WORK ITEM | For each entry, restate it word for word while omitting any image it holds.

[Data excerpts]
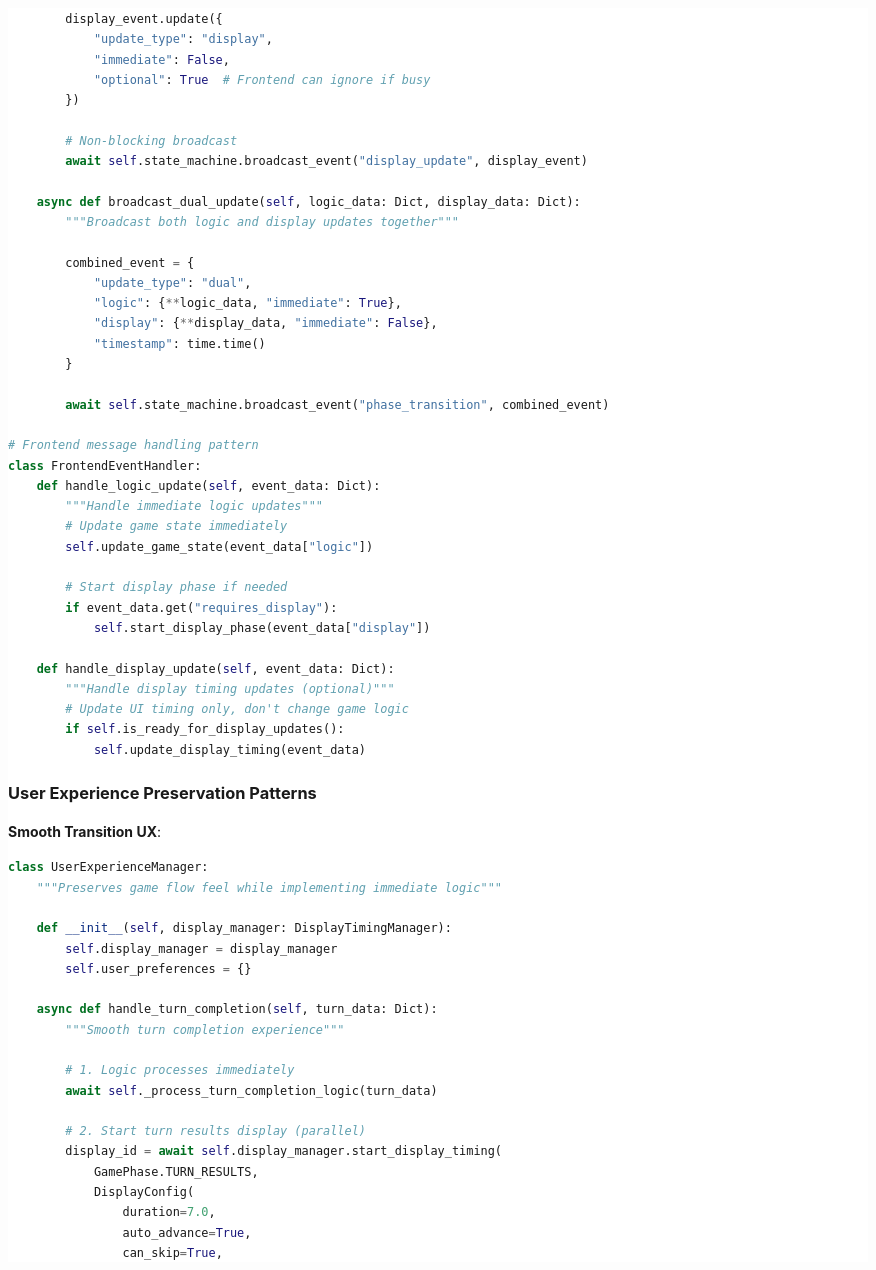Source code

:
 ```python
        display_event.update({
            "update_type": "display",
            "immediate": False,
            "optional": True  # Frontend can ignore if busy
        })
        
        # Non-blocking broadcast
        await self.state_machine.broadcast_event("display_update", display_event)
    
    async def broadcast_dual_update(self, logic_data: Dict, display_data: Dict):
        """Broadcast both logic and display updates together"""
        
        combined_event = {
            "update_type": "dual",
            "logic": {**logic_data, "immediate": True},
            "display": {**display_data, "immediate": False},
            "timestamp": time.time()
        }
        
        await self.state_machine.broadcast_event("phase_transition", combined_event)

# Frontend message handling pattern
class FrontendEventHandler:
    def handle_logic_update(self, event_data: Dict):
        """Handle immediate logic updates"""
        # Update game state immediately
        self.update_game_state(event_data["logic"])
        
        # Start display phase if needed
        if event_data.get("requires_display"):
            self.start_display_phase(event_data["display"])
    
    def handle_display_update(self, event_data: Dict):
        """Handle display timing updates (optional)"""
        # Update UI timing only, don't change game logic
        if self.is_ready_for_display_updates():
            self.update_display_timing(event_data)
```

### User Experience Preservation Patterns

**Smooth Transition UX**:
```python
class UserExperienceManager:
    """Preserves game flow feel while implementing immediate logic"""
    
    def __init__(self, display_manager: DisplayTimingManager):
        self.display_manager = display_manager
        self.user_preferences = {}
        
    async def handle_turn_completion(self, turn_data: Dict):
        """Smooth turn completion experience"""
        
        # 1. Logic processes immediately
        await self._process_turn_completion_logic(turn_data)
        
        # 2. Start turn results display (parallel)
        display_id = await self.display_manager.start_display_timing(
            GamePhase.TURN_RESULTS,
            DisplayConfig(
                duration=7.0,
                auto_advance=True,
                can_skip=True,
```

PROBLEM SOLUTION |
Source code

:
 ```python
        display_event.update({
            "update_type": "display",
            "immediate": False,
            "optional": True  # Frontend can ignore if busy
        })
        
        # Non-blocking broadcast
        await self.state_machine.broadcast_event("display_update", display_event)
    
    async def broadcast_dual_update(self, logic_data: Dict, display_data: Dict):
        """Broadcast both logic and display updates together"""
        
        combined_event = {
            "update_type": "dual",
            "logic": {**logic_data, "immediate": True},
            "display": {**display_data, "immediate": False},
            "timestamp": time.time()
        }
        
        await self.state_machine.broadcast_event("phase_transition", combined_event)

# Frontend message handling pattern
class FrontendEventHandler:
    def handle_logic_update(self, event_data: Dict):
        """Handle immediate logic updates"""
        # Update game state immediately
        self.update_game_state(event_data["logic"])
        
        # Start display phase if needed
        if event_data.get("requires_display"):
            self.start_display_phase(event_data["display"])
    
    def handle_display_update(self, event_data: Dict):
        """Handle display timing updates (optional)"""
        # Update UI timing only, don't change game logic
        if self.is_ready_for_display_updates():
            self.update_display_timing(event_data)
```

### User Experience Preservation Patterns

**Smooth Transition UX**:
```python
class UserExperienceManager:
    """Preserves game flow feel while implementing immediate logic"""
    
    def __init__(self, display_manager: DisplayTimingManager):
        self.display_manager = display_manager
        self.user_preferences = {}
        
    async def handle_turn_completion(self, turn_data: Dict):
        """Smooth turn completion experience"""
        
        # 1. Logic processes immediately
        await self._process_turn_completion_logic(turn_data)
        
        # 2. Start turn results display (parallel)
        display_id = await self.display_manager.start_display_timing(
            GamePhase.TURN_RESULTS,
            DisplayConfig(
                duration=7.0,
                auto_advance=True,
                can_skip=True,
```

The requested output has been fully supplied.